Twin Mechanical Metamaterials

TL;DR

This paper introduces twin mechanical metamaterials inspired by nano-twin crystals, demonstrating improved energy absorption and crack resistance by controlling twin topology, with potential for advanced material design.

Contribution

It proposes a novel design of twin mechanical metamaterials that impede shear band formation and enhance mechanical properties, including the first report on the inverse Hall-Petch effect in TMMs.

Findings

Twin topology improves energy absorption efficiency.

Twin design enhances crack propagation resistance.

Inverse Hall-Petch effect observed in TMMs.

Abstract

By mimicking the geometrical relation of nano-twin crystals, we propose novel architected twin mechanical metamaterials (TMMs), which can impede local shearing band formation under external loading, thus avoiding global catastrophic failure.
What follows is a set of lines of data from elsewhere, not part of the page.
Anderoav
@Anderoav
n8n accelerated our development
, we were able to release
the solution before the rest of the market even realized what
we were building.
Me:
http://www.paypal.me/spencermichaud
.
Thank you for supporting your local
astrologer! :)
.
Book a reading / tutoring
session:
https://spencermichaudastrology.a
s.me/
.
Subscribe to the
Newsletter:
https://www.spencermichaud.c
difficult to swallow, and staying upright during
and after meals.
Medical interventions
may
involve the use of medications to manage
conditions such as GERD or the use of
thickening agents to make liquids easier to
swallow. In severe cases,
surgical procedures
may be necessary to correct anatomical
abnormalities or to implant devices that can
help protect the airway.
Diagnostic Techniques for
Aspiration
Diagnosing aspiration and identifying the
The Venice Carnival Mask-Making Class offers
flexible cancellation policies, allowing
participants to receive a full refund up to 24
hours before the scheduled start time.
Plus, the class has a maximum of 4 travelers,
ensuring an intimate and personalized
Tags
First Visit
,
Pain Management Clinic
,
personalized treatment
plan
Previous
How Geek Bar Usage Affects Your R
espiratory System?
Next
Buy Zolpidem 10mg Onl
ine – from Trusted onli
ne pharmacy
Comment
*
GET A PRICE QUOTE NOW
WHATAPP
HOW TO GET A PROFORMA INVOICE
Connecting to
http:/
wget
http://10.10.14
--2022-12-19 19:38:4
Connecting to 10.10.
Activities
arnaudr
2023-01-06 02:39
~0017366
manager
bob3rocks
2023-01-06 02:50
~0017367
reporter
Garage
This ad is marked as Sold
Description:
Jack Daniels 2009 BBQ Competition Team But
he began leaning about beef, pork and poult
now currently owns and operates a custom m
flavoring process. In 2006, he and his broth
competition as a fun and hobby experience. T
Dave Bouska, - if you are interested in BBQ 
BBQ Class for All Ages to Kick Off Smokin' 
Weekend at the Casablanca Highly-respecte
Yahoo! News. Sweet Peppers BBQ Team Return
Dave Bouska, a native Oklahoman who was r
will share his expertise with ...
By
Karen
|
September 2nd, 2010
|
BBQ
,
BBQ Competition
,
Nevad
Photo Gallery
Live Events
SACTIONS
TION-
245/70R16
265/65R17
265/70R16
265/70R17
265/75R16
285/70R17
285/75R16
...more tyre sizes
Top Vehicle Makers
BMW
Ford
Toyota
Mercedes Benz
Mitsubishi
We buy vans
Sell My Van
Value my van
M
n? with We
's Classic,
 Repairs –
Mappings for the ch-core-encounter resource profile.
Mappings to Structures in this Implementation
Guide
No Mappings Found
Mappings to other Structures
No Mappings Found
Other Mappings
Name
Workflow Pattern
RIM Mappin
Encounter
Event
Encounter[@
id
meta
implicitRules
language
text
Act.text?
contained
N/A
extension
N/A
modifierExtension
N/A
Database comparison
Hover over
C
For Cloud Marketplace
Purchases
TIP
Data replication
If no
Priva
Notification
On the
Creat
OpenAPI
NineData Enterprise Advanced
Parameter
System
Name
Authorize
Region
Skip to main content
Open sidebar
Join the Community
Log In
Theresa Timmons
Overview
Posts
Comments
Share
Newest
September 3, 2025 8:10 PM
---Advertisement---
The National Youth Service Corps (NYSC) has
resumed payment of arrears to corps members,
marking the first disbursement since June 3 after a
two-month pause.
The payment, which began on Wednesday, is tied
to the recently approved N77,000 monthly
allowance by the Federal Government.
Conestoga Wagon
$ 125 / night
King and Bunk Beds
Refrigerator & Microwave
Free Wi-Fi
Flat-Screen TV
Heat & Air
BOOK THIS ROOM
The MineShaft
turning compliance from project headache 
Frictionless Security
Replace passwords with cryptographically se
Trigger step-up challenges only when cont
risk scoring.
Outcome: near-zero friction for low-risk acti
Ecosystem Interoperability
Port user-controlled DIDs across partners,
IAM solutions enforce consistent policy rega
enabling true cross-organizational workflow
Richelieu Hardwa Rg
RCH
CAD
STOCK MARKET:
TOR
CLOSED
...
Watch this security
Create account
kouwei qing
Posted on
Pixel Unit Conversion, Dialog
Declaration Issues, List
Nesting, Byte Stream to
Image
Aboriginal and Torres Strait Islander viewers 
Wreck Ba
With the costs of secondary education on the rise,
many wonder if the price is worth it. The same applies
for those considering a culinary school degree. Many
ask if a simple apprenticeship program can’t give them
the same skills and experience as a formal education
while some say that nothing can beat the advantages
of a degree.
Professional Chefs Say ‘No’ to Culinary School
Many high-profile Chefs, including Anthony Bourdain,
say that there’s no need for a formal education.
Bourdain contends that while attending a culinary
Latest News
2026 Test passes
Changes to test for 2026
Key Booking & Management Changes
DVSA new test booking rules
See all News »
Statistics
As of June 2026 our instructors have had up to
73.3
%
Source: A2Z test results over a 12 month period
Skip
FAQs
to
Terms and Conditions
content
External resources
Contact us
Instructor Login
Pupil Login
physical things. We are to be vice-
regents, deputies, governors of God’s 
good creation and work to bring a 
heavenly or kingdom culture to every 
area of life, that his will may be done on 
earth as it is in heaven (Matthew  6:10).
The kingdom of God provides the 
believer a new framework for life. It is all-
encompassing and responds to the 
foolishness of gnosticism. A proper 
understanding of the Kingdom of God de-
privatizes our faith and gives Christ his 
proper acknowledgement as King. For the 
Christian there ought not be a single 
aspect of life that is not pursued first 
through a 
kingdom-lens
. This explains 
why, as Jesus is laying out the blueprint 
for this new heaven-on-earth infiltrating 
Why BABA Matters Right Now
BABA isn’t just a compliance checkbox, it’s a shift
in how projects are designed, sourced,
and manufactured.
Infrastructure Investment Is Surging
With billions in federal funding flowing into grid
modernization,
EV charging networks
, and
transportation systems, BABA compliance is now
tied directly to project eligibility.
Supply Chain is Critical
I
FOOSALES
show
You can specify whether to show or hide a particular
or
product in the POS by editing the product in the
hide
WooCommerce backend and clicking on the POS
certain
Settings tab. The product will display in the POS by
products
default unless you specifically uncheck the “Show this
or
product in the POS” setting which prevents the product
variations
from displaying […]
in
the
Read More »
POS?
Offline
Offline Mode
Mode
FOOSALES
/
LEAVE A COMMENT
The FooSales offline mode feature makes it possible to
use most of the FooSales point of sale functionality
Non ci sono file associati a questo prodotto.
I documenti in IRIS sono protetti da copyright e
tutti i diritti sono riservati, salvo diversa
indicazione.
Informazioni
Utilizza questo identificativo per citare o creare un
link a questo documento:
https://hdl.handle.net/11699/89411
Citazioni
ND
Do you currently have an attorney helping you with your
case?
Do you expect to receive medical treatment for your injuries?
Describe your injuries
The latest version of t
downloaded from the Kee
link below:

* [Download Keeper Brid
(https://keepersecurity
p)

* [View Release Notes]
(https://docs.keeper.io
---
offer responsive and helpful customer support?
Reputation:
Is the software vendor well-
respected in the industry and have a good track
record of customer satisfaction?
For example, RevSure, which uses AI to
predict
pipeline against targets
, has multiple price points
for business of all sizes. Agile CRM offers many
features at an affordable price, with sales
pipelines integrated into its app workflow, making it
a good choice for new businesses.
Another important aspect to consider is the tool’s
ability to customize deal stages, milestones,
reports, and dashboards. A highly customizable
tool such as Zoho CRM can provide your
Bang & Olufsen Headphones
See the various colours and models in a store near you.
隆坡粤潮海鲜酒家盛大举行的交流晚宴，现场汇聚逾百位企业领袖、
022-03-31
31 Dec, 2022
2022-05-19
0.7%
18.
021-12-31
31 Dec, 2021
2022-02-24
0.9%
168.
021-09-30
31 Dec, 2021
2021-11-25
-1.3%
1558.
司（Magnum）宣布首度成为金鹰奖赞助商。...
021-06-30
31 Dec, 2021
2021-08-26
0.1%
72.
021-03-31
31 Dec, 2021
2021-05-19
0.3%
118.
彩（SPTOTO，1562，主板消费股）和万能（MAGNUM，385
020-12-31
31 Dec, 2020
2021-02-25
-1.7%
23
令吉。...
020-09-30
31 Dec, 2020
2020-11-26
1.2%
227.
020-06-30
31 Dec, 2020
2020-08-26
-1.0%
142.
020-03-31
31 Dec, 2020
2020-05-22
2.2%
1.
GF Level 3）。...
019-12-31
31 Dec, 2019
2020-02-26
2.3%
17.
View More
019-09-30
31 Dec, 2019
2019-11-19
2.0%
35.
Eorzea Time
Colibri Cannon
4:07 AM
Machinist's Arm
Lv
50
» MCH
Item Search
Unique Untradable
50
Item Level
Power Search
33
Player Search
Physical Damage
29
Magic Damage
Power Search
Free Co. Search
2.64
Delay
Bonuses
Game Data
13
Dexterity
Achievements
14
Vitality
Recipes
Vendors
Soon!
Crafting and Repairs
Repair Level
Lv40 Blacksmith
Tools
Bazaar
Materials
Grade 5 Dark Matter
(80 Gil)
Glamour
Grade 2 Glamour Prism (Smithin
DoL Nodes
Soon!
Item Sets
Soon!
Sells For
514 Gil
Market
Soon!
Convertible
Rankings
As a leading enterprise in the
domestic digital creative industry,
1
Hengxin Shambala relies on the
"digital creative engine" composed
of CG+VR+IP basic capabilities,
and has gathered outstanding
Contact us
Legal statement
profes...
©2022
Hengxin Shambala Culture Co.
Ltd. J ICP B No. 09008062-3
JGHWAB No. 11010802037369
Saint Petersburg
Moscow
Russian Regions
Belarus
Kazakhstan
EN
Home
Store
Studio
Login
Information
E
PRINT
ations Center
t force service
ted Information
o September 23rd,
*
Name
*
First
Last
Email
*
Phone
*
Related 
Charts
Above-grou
The effects of twin-space and twin angle on the mechanical performance of TMMs were also explored, such as: energy absorption, strength, and crack propagation resistance. The results showed that the twin topology design can not only significantly improve the energy-absorption efficiency but also remarkably improve the crack-propagation resistances of stretching-dominant mechanical metamaterials. We also studied the effect of twin-space and twin angle on the tensile strength of TMMs. This study is the first to report on the inverse Hall-Petch effect of TMMs. Our findings open an avenue for the design and fabrication of advanced materials with exceptionally tuneable mechanical properties.